| Observatory |
Some observing hilights
to look forward to...
The following tips on exciting current and upcoming astronomical events
have been gathered from magazines and other sources by Dave Gamble
with the objective of giving OC RASC members a heads-up on
special personal astro-experiences to look forward to. They are complemented by pictures from Jim Failes' extensive personal photo collection.
Thurs. Jan. 1 - Tonight the swelling Moon is in Taurus the bull, nestling with the Hyades not far from bright Aldebaran.
Fri. Jan. 2 - The good news is that the Quadrantid meteor shower peaks early tomorrow morning. The bad news is that the nearly Full Moon is going to crash the party. The Quadrantid stream is a generous one with frequencies that can reach up to 120 meteors per hour, however all but the brighter members will be washed out by moonlight this year. The shower emanates from the constellation Bootes which rises higher into the eastern sky after midnight.
Sun. Jan. 4 - If cold temperatures prevail today, some consolation may be found in the fact that the Earth is at its perihelion, the point in its orbit when it is closest to the Sun. Below is a comparison of the size of the Sun at perihelion in January and aphelion in July which was prepared by Jim Failes.
Sun. Jan. 4 - This is Full Moon night with the fully illuminated face looking down on winter scenes in the Okanagan. A picture of the Full Moon rising which was taken by Jim Failes appears below.
Wed. Jan. 7 - Tonight the waning Moon will pass about the width of your three middle fingers from brilliant Jupiter high in the midnight sky.
Fri. Jan. 9 - For the next several nights, the two inner planets will perform tight dance low in the west just after sunset. Illusive Mercury will be seen just to the right of bright Venus. Below is a picture of Venus and Mercury over the horizon which was taken by Jim Failes.

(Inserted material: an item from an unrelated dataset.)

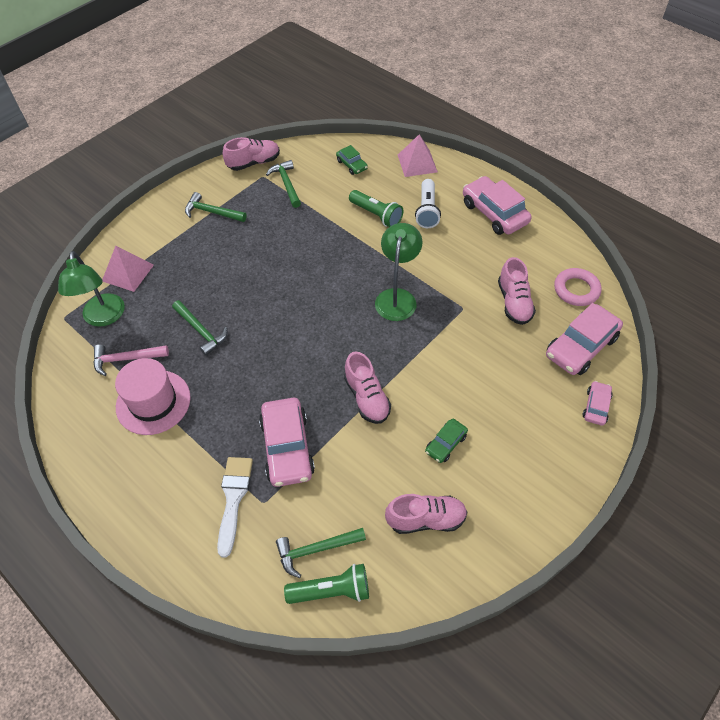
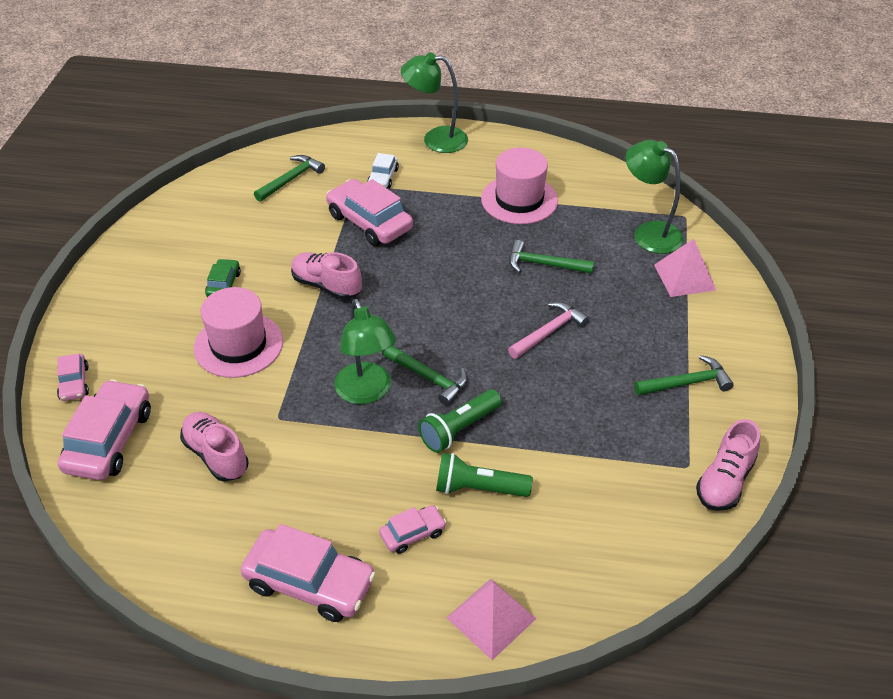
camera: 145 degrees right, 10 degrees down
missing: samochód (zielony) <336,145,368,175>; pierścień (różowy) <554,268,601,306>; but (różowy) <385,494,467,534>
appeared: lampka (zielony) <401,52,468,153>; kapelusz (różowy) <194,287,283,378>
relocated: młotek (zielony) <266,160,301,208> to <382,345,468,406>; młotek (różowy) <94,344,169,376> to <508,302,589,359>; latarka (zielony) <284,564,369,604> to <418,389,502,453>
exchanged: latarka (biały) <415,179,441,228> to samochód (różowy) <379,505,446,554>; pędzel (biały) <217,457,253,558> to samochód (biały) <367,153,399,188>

Tues. Jan. 13 - This is Last Quarter Moon night when the neatly divided Moon will remain high, ornamenting the morning sky. Dark skies for deep sky observers, sketchers and imagers is just around the corner! The picture of the last quarter Moon below was taken by Jim Failes.
Wed. Jan. 14 - Fleet Mercury is now at its greatest eastern elongation from the Sun. Still, it would be a challenge to see low in the western sky after nightfall if not for brilliant Venus just to its left. The picture of the elusive inner planet appearing below was taken by Jim Failes.
Thurs. Jan. 15 - Early tomorrow morning the waning Moon will be just north of the ringed planet Saturn which is starting its climb into the night sky.
Fri. Jan. 16 - A busy night in the skies as the waning crescent Moon passes just above Saturn in the wee hours.
Mon. Jan. 19 - There will be a close planetary conjunction tonight, but it will be a difficult one to observe. A very low western horizon may give you a peak at ruddy Mars less than half the width of the Moon below the distant blue planet Neptune in your telescope.
Tues. Jan. 20 - This is New Moon night when there will be no Moon at all to interfere with deep sky observing, sketching and imaging, the heart of the dark Moon period.
Wed. Jan. 21 - Tonight the very young fingernail pairing crescent of the Moon will provide a fingerpost to Mercury. The Moon will be about the width of two middle fingers north of the elusive inner planet. Higher in the sky will be brilliant Venus. The beautiful picture of a thin crescent Moon and Mercury below was taken by Jim Failes.
Thurs. Jan. 22 - The celestial diplomat, the Moon, tonight cruises to the north of Mars early in the evening sky.
Fri. Jan. 23 - For telescope observers up for a spectacle, Jupiter and its family will perform an intricate dance this evening. The satellites Io, Europa and Callisto as well as their shadows will transit the banded disk of the gas giant from 10.28 to 10.52pm performing a rare triple shadow transit. Excellent illustrations of the stages of the event are on page 36 of the Jan./Feb. issue of Sky News. A picture of Jupiter and its retinue of satellites which was taken by Jim Failes appears below.
Mon. Jan. 26 - This is First Quarter Moon night when our symmetrical satellite poses high in the sky at nightfall to light the evening. The picture of the first quarter Moon below was taken by Jim Failes.
- Tonight the Moon will pass a bit more than its width above the bright star Aldebaran in Taurus. Because of the orange giant star's proximity to the ecliptic track, it receives frequent visits from the Moon as well as the planets.